YOUNG PHOTOGRAPHER TURNS TALENT INTO OPPORTUNITY
*Caption: Afika Dlamini carrying his cameras and always ready to capture moments.
Written by: Thabile Shange
Durban University of Technology’s (DUT) very own second year photography student is surely making his mark in the photography scene, along with other well-know local photographers.
22-year-old Afika Nsikelelo Dlamini from Umzimkhulu started his photography company, Black Bru Photography in 2015, and for a recently established company, it is sure doing well. It has received publications from Ilanga newspaper and Taxi Indaba. The company does all kinds of style in photography – from small and big events to photographs of fashion, food, sport, still life, social documentary and photojournalism. Dlamini is the man for the job.
His love for the camera speaks through his pictures. Journalismiziko had a peak at his recent pictures posted on his Facebook page, and was mesmerized by the quality of professionalism displayed in each of his photographs. We also noticed that he preferred to focus on the subject’s facial expressions, which brings out the mood of the photographs.
He recalls the first time he fell in love with photography. When he was six years old, his mother bought a camera which was used for events and to shoot photographs of his family. As time went by he started playing around with the camera just to understand it, and ended up learning the basics of it and started taking some photographs. It was then that he told himself that he wanted to pursue photography as a career. After matric he was accepted to study photography at DUT.
Growing up in a rural atmosphere made Dlamini a much reserved person, but dreaming big, being ambitious and being humble was always part of him.
“I knew that I had to be something big in life, to be respected, famous and wealthy,” said Dlamini.
He looks up to photographers such as Annie Leibovitz, Jurgen Schadeberg, Ansel Adams, Santu Mofokeng and Sam Nzima. He is inspired by their work in terms of their style, which has influenced him in terms of composition, framing, and rules of thirds.
Dlamini’s best friend, Sfiso Madlala is someone who can vouch for the photographer’s work and personality.
“He is a good friend and is very ambitious and a well-spoken person. He is very conscious of the energy he gives out and connects with it, he has a good soul and is not driven by ego,” said Madlala.
When asked what he thinks about his friend’s achievements as a young black South African, Sfiso says that he is very proud of his friend, as he is a motivation to his peers and looking at a student his age, it makes one think that the youth has a lot of potential to creativity and whenever there is a chance the opportunity must be taken.
Like any other photographer, he has faced some challenges in his journey. When he established his company, he had come across the disapproval of his business registration.
“At first it was a broad process so I kept trying until it was approved,” added Dlamini.
Another challenge which he encountered was the issue of funds. He did not receive any funding from anyone so he sometimes had to cover his loses and expenses.
The young photographer stresses that his family is his support structure.

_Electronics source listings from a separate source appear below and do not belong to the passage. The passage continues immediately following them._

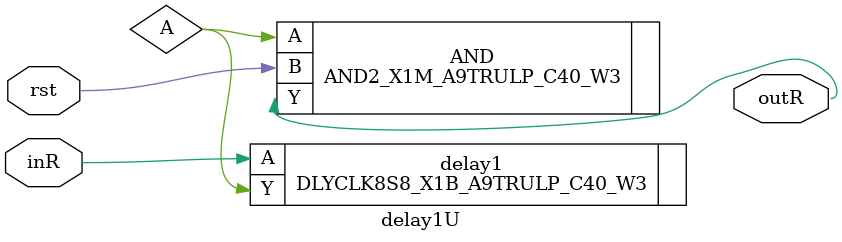
<source format=v>
`timescale 1ns / 1ps

module delay1U(inR, outR, rst);
input inR, rst;
output outR;

wire A,B;

// UMC 110nm
// DEL1M1HM delay1 ( .A(inR), .Z(A) );
// AN2M0HM AND (.A(A), .B(rst), .Z(outR) );

// UMC 40nm
// 1u 0.5ns
DLYCLK8S8_X1B_A9TRULP_C40_W3 delay1 ( .A(inR), .Y(A) );
AND2_X1M_A9TRULP_C40_W3 AND (.A(A), .B(rst), .Y(outR) );

endmodule

</source>
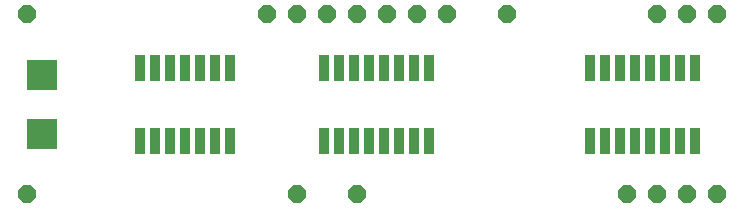
<source format=gts>
G75*
%MOIN*%
%OFA0B0*%
%FSLAX25Y25*%
%IPPOS*%
%LPD*%
%AMOC8*
5,1,8,0,0,1.08239X$1,22.5*
%
%ADD10OC8,0.05950*%
%ADD11R,0.03400X0.08800*%
%ADD12R,0.10249X0.10249*%
D10*
X0012750Y0010250D03*
X0102750Y0010250D03*
X0122750Y0010250D03*
X0212750Y0010250D03*
X0222750Y0010250D03*
X0232750Y0010250D03*
X0242750Y0010250D03*
X0242750Y0070250D03*
X0232750Y0070250D03*
X0222750Y0070250D03*
X0172750Y0070250D03*
X0152750Y0070250D03*
X0142750Y0070250D03*
X0132750Y0070250D03*
X0122750Y0070250D03*
X0112750Y0070250D03*
X0102750Y0070250D03*
X0092750Y0070250D03*
X0012750Y0070250D03*
D11*
X0050250Y0052350D03*
X0055250Y0052350D03*
X0060250Y0052350D03*
X0065250Y0052350D03*
X0070250Y0052350D03*
X0075250Y0052350D03*
X0080250Y0052350D03*
X0111500Y0052350D03*
X0116500Y0052350D03*
X0121500Y0052350D03*
X0126500Y0052350D03*
X0131500Y0052350D03*
X0136500Y0052350D03*
X0141500Y0052350D03*
X0146500Y0052350D03*
X0200250Y0052350D03*
X0205250Y0052350D03*
X0210250Y0052350D03*
X0215250Y0052350D03*
X0220250Y0052350D03*
X0225250Y0052350D03*
X0230250Y0052350D03*
X0235250Y0052350D03*
X0235250Y0028150D03*
X0230250Y0028150D03*
X0225250Y0028150D03*
X0220250Y0028150D03*
X0215250Y0028150D03*
X0210250Y0028150D03*
X0205250Y0028150D03*
X0200250Y0028150D03*
X0146500Y0028150D03*
X0141500Y0028150D03*
X0136500Y0028150D03*
X0131500Y0028150D03*
X0126500Y0028150D03*
X0121500Y0028150D03*
X0116500Y0028150D03*
X0111500Y0028150D03*
X0080250Y0028150D03*
X0075250Y0028150D03*
X0070250Y0028150D03*
X0065250Y0028150D03*
X0060250Y0028150D03*
X0055250Y0028150D03*
X0050250Y0028150D03*
D12*
X0017750Y0030407D03*
X0017750Y0050093D03*
M02*

</source>
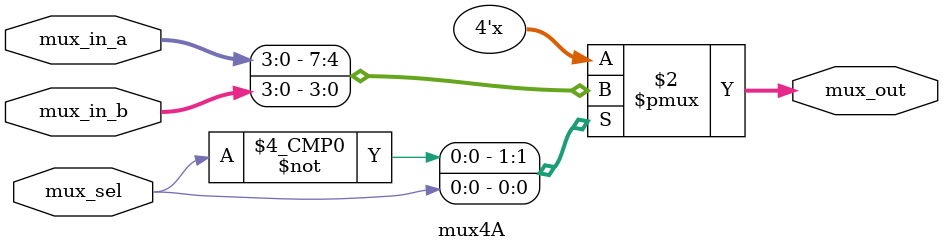
<source format=v>
`timescale 1ns / 1ps


module mux4A(
input[3:0] mux_in_a,mux_in_b,
input mux_sel,
output reg[3:0]mux_out

    );
    always@(*)
    begin
    case(mux_sel)
    1'b0:mux_out=mux_in_a;
    1'b1:mux_out=mux_in_b;
    endcase
    end
endmodule

</source>
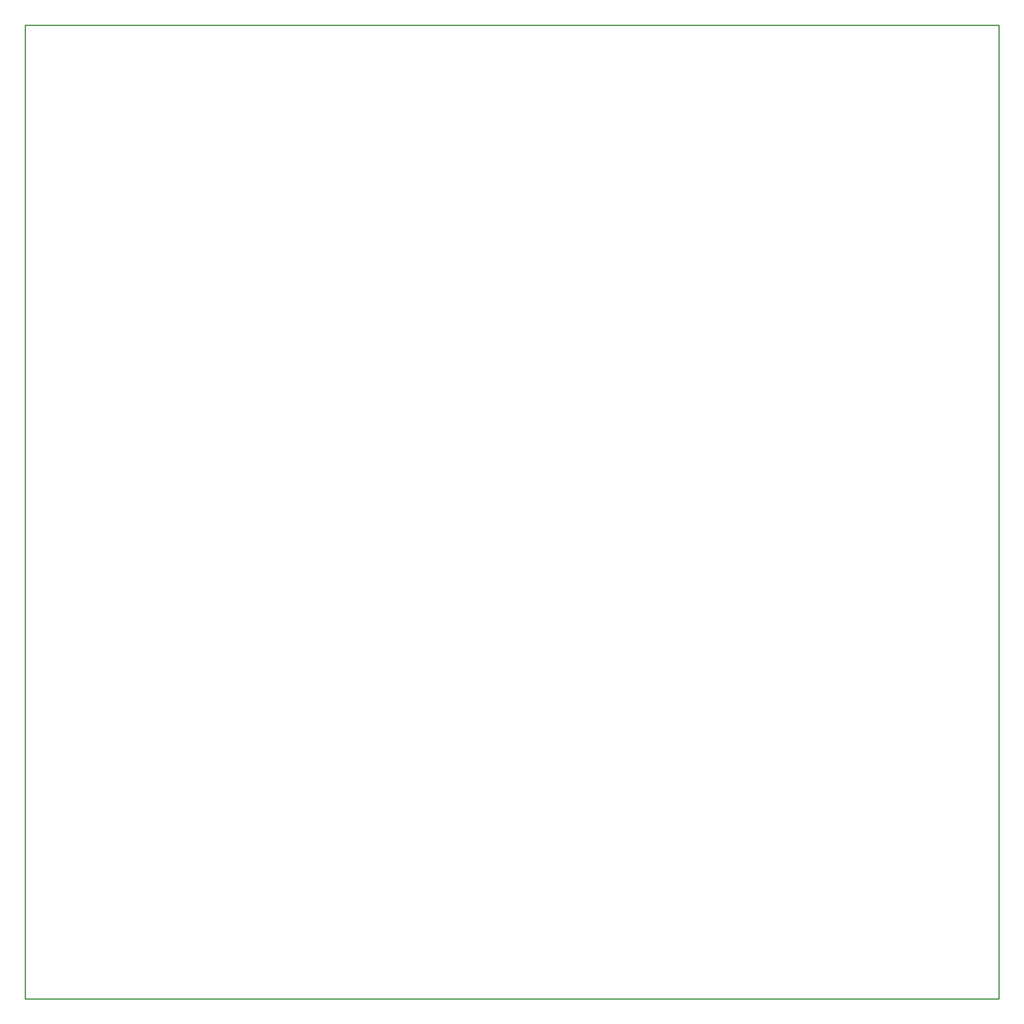
<source format=gko>
G04*
G04 #@! TF.GenerationSoftware,Altium Limited,Altium Designer,18.0.7 (293)*
G04*
G04 Layer_Color=16711935*
%FSLAX44Y44*%
%MOMM*%
G71*
G01*
G75*
%ADD11C,0.2540*%
D11*
X2000250D01*
Y2000250D01*
X0D02*
X2000250D01*
X0Y0D02*
Y2000250D01*
M02*

</source>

“They guide me through dark tunnels and rejoice with me on happy days, especially my mother; I’m doing all I can to thank her for everything she has done for me. I know whatever I do will never be enough for what she has done for me,” he proudly said.
According to the young photographer, passion, dedication, professionalism, and hard work are a recipe for a successful photographer.
Asked about his future plans for Black Bru Pictures, he hopes for more growth and productivity. He plans to build a good client base with his clients and in the next five years it should be accessible in three South African cities Johannesburg, Durban and Cape Town. He also hopes to get more investors to invest in his business.
He also hopes to include the youth in his prosperity.
“I also want to do my best to offer job opportunities to the youth as well as develop their skills,” concluded Dlamini.